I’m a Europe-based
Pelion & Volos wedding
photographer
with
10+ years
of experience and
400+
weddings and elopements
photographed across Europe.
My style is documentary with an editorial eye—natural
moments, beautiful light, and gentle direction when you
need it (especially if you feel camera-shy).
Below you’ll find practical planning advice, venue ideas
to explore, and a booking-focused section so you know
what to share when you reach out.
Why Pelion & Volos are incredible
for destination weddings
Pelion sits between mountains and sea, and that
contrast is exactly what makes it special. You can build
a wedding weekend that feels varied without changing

YOUR GOAL: Copy out each line above, character for character.

REPLY:
I’m a Europe-based
Pelion & Volos wedding
photographer
with
10+ years
of experience and
400+
weddings and elopements
photographed across Europe.
My style is documentary with an editorial eye—natural
moments, beautiful light, and gentle direction when you
need it (especially if you feel camera-shy).
Below you’ll find practical planning advice, venue ideas
to explore, and a booking-focused section so you know
what to share when you reach out.
Why Pelion & Volos are incredible
for destination weddings
Pelion sits between mountains and sea, and that
contrast is exactly what makes it special. You can build
a wedding weekend that feels varied without changing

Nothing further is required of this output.